● Problem to work on:
Could you print all the entries exactly?

● Entries supplied:

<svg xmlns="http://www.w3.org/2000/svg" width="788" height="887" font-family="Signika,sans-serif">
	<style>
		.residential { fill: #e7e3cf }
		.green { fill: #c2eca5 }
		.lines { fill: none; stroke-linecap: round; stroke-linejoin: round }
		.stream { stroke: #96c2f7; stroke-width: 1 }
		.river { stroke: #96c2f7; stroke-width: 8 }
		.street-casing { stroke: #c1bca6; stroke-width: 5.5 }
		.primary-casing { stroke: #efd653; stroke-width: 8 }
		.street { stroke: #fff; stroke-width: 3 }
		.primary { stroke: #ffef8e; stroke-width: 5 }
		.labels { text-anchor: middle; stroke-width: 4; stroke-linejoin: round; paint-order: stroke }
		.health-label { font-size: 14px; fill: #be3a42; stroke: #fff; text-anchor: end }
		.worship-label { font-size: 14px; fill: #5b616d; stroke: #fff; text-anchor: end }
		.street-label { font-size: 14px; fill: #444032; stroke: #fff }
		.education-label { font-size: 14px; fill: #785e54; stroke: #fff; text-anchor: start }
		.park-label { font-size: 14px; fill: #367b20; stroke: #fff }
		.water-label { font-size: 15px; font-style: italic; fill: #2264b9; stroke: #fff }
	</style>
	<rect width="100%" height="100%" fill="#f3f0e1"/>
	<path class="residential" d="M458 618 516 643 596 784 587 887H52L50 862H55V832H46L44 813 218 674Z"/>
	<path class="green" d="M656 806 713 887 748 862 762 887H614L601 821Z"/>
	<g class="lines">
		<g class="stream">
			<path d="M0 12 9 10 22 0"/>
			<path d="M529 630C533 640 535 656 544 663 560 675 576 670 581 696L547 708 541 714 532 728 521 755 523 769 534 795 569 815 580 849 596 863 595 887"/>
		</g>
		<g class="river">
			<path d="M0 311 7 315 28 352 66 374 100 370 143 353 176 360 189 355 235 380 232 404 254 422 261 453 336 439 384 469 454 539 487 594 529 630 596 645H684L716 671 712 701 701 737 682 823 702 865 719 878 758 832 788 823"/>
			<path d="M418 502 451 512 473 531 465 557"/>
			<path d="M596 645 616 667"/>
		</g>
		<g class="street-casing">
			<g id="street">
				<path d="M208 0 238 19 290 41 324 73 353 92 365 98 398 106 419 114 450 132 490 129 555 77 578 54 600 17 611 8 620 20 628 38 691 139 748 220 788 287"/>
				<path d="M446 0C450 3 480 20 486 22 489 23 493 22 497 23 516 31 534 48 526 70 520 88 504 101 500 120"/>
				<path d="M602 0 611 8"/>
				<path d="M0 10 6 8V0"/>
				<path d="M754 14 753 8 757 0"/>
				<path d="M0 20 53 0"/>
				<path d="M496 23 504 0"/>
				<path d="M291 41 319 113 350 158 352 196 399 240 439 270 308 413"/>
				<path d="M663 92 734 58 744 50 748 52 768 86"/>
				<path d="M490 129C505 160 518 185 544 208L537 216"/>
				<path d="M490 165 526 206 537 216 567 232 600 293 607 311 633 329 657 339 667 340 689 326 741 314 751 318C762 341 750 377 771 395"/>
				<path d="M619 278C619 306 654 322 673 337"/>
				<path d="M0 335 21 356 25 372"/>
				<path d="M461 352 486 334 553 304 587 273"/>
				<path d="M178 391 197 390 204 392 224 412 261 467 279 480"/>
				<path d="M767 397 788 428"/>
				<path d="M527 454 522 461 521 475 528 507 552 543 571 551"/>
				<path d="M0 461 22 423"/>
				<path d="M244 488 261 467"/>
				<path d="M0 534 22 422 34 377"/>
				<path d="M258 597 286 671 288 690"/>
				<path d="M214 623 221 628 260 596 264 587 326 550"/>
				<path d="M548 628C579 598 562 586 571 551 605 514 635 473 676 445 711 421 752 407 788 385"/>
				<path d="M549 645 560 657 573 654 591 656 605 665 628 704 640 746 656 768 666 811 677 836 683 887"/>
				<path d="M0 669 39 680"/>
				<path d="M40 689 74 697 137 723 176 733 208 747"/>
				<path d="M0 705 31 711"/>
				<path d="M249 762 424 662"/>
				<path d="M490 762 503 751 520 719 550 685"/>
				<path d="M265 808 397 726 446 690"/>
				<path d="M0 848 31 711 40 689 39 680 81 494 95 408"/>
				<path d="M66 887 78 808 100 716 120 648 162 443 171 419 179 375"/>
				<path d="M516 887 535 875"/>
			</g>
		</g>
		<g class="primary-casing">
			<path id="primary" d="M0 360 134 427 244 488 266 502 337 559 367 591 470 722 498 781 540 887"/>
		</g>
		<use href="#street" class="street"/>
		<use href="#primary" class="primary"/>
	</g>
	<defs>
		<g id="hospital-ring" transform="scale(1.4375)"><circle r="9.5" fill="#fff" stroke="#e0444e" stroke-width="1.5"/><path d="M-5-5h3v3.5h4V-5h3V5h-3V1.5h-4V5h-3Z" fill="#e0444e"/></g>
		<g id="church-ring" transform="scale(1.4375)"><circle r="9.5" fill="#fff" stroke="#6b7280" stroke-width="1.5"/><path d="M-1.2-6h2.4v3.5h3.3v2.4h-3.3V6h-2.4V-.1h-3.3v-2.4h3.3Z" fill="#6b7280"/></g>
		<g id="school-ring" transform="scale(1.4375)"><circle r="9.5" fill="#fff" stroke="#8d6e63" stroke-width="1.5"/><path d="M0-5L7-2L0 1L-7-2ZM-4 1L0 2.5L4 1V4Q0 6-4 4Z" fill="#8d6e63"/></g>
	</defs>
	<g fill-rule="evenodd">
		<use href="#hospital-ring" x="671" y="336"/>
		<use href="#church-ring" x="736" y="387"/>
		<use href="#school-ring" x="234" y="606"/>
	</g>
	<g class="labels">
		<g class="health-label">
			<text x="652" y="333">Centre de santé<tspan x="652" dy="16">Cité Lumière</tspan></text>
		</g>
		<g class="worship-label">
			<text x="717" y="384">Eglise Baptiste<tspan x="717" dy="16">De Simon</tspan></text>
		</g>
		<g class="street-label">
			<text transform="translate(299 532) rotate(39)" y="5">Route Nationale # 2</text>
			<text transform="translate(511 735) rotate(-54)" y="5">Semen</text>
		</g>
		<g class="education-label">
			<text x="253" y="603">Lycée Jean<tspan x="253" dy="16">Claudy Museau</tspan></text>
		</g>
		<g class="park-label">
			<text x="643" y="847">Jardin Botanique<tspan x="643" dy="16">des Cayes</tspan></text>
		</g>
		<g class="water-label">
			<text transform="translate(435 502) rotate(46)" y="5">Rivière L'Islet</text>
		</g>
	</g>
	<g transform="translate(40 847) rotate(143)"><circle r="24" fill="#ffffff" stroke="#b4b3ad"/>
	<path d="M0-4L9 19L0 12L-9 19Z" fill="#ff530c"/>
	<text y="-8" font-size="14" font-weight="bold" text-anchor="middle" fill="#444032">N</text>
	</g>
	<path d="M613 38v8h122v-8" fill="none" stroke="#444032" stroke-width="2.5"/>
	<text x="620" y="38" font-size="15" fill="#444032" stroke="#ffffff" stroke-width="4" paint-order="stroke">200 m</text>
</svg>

● Result below:
<svg xmlns="http://www.w3.org/2000/svg" width="788" height="887" font-family="Signika,sans-serif">
	<style>
		.residential { fill: #e7e3cf }
		.green { fill: #c2eca5 }
		.lines { fill: none; stroke-linecap: round; stroke-linejoin: round }
		.stream { stroke: #96c2f7; stroke-width: 1 }
		.river { stroke: #96c2f7; stroke-width: 8 }
		.street-casing { stroke: #c1bca6; stroke-width: 5.5 }
		.primary-casing { stroke: #efd653; stroke-width: 8 }
		.street { stroke: #fff; stroke-width: 3 }
		.primary { stroke: #ffef8e; stroke-width: 5 }
		.labels { text-anchor: middle; stroke-width: 4; stroke-linejoin: round; paint-order: stroke }
		.health-label { font-size: 14px; fill: #be3a42; stroke: #fff; text-anchor: end }
		.worship-label { font-size: 14px; fill: #5b616d; stroke: #fff; text-anchor: end }
		.street-label { font-size: 14px; fill: #444032; stroke: #fff }
		.education-label { font-size: 14px; fill: #785e54; stroke: #fff; text-anchor: start }
		.park-label { font-size: 14px; fill: #367b20; stroke: #fff }
		.water-label { font-size: 15px; font-style: italic; fill: #2264b9; stroke: #fff }
	</style>
	<rect width="100%" height="100%" fill="#f3f0e1"/>
	<path class="residential" d="M458 618 516 643 596 784 587 887H52L50 862H55V832H46L44 813 218 674Z"/>
	<path class="green" d="M656 806 713 887 748 862 762 887H614L601 821Z"/>
	<g class="lines">
		<g class="stream">
			<path d="M0 12 9 10 22 0"/>
			<path d="M529 630C533 640 535 656 544 663 560 675 576 670 581 696L547 708 541 714 532 728 521 755 523 769 534 795 569 815 580 849 596 863 595 887"/>
		</g>
		<g class="river">
			<path d="M0 311 7 315 28 352 66 374 100 370 143 353 176 360 189 355 235 380 232 404 254 422 261 453 336 439 384 469 454 539 487 594 529 630 596 645H684L716 671 712 701 701 737 682 823 702 865 719 878 758 832 788 823"/>
			<path d="M418 502 451 512 473 531 465 557"/>
			<path d="M596 645 616 667"/>
		</g>
		<g class="street-casing">
			<g id="street">
				<path d="M208 0 238 19 290 41 324 73 353 92 365 98 398 106 419 114 450 132 490 129 555 77 578 54 600 17 611 8 620 20 628 38 691 139 748 220 788 287"/>
				<path d="M446 0C450 3 480 20 486 22 489 23 493 22 497 23 516 31 534 48 526 70 520 88 504 101 500 120"/>
				<path d="M602 0 611 8"/>
				<path d="M0 10 6 8V0"/>
				<path d="M754 14 753 8 757 0"/>
				<path d="M0 20 53 0"/>
				<path d="M496 23 504 0"/>
				<path d="M291 41 319 113 350 158 352 196 399 240 439 270 308 413"/>
				<path d="M663 92 734 58 744 50 748 52 768 86"/>
				<path d="M490 129C505 160 518 185 544 208L537 216"/>
				<path d="M490 165 526 206 537 216 567 232 600 293 607 311 633 329 657 339 667 340 689 326 741 314 751 318C762 341 750 377 771 395"/>
				<path d="M619 278C619 306 654 322 673 337"/>
				<path d="M0 335 21 356 25 372"/>
				<path d="M461 352 486 334 553 304 587 273"/>
				<path d="M178 391 197 390 204 392 224 412 261 467 279 480"/>
				<path d="M767 397 788 428"/>
				<path d="M527 454 522 461 521 475 528 507 552 543 571 551"/>
				<path d="M0 461 22 423"/>
				<path d="M244 488 261 467"/>
				<path d="M0 534 22 422 34 377"/>
				<path d="M258 597 286 671 288 690"/>
				<path d="M214 623 221 628 260 596 264 587 326 550"/>
				<path d="M548 628C579 598 562 586 571 551 605 514 635 473 676 445 711 421 752 407 788 385"/>
				<path d="M549 645 560 657 573 654 591 656 605 665 628 704 640 746 656 768 666 811 677 836 683 887"/>
				<path d="M0 669 39 680"/>
				<path d="M40 689 74 697 137 723 176 733 208 747"/>
				<path d="M0 705 31 711"/>
				<path d="M249 762 424 662"/>
				<path d="M490 762 503 751 520 719 550 685"/>
				<path d="M265 808 397 726 446 690"/>
				<path d="M0 848 31 711 40 689 39 680 81 494 95 408"/>
				<path d="M66 887 78 808 100 716 120 648 162 443 171 419 179 375"/>
				<path d="M516 887 535 875"/>
			</g>
		</g>
		<g class="primary-casing">
			<path id="primary" d="M0 360 134 427 244 488 266 502 337 559 367 591 470 722 498 781 540 887"/>
		</g>
		<use href="#street" class="street"/>
		<use href="#primary" class="primary"/>
	</g>
	<defs>
		<g id="hospital-ring" transform="scale(1.4375)"><circle r="9.5" fill="#fff" stroke="#e0444e" stroke-width="1.5"/><path d="M-5-5h3v3.5h4V-5h3V5h-3V1.5h-4V5h-3Z" fill="#e0444e"/></g>
		<g id="church-ring" transform="scale(1.4375)"><circle r="9.5" fill="#fff" stroke="#6b7280" stroke-width="1.5"/><path d="M-1.2-6h2.4v3.5h3.3v2.4h-3.3V6h-2.4V-.1h-3.3v-2.4h3.3Z" fill="#6b7280"/></g>
		<g id="school-ring" transform="scale(1.4375)"><circle r="9.5" fill="#fff" stroke="#8d6e63" stroke-width="1.5"/><path d="M0-5L7-2L0 1L-7-2ZM-4 1L0 2.5L4 1V4Q0 6-4 4Z" fill="#8d6e63"/></g>
	</defs>
	<g fill-rule="evenodd">
		<use href="#hospital-ring" x="671" y="336"/>
		<use href="#church-ring" x="736" y="387"/>
		<use href="#school-ring" x="234" y="606"/>
	</g>
	<g class="labels">
		<g class="health-label">
			<text x="652" y="333">Centre de santé<tspan x="652" dy="16">Cité Lumière</tspan></text>
		</g>
		<g class="worship-label">
			<text x="717" y="384">Eglise Baptiste<tspan x="717" dy="16">De Simon</tspan></text>
		</g>
		<g class="street-label">
			<text transform="translate(299 532) rotate(39)" y="5">Route Nationale # 2</text>
			<text transform="translate(511 735) rotate(-54)" y="5">Semen</text>
		</g>
		<g class="education-label">
			<text x="253" y="603">Lycée Jean<tspan x="253" dy="16">Claudy Museau</tspan></text>
		</g>
		<g class="park-label">
			<text x="643" y="847">Jardin Botanique<tspan x="643" dy="16">des Cayes</tspan></text>
		</g>
		<g class="water-label">
			<text transform="translate(435 502) rotate(46)" y="5">Rivière L'Islet</text>
		</g>
	</g>
	<g transform="translate(40 847) rotate(143)"><circle r="24" fill="#ffffff" stroke="#b4b3ad"/>
	<path d="M0-4L9 19L0 12L-9 19Z" fill="#ff530c"/>
	<text y="-8" font-size="14" font-weight="bold" text-anchor="middle" fill="#444032">N</text>
	</g>
	<path d="M613 38v8h122v-8" fill="none" stroke="#444032" stroke-width="2.5"/>
	<text x="620" y="38" font-size="15" fill="#444032" stroke="#ffffff" stroke-width="4" paint-order="stroke">200 m</text>
</svg>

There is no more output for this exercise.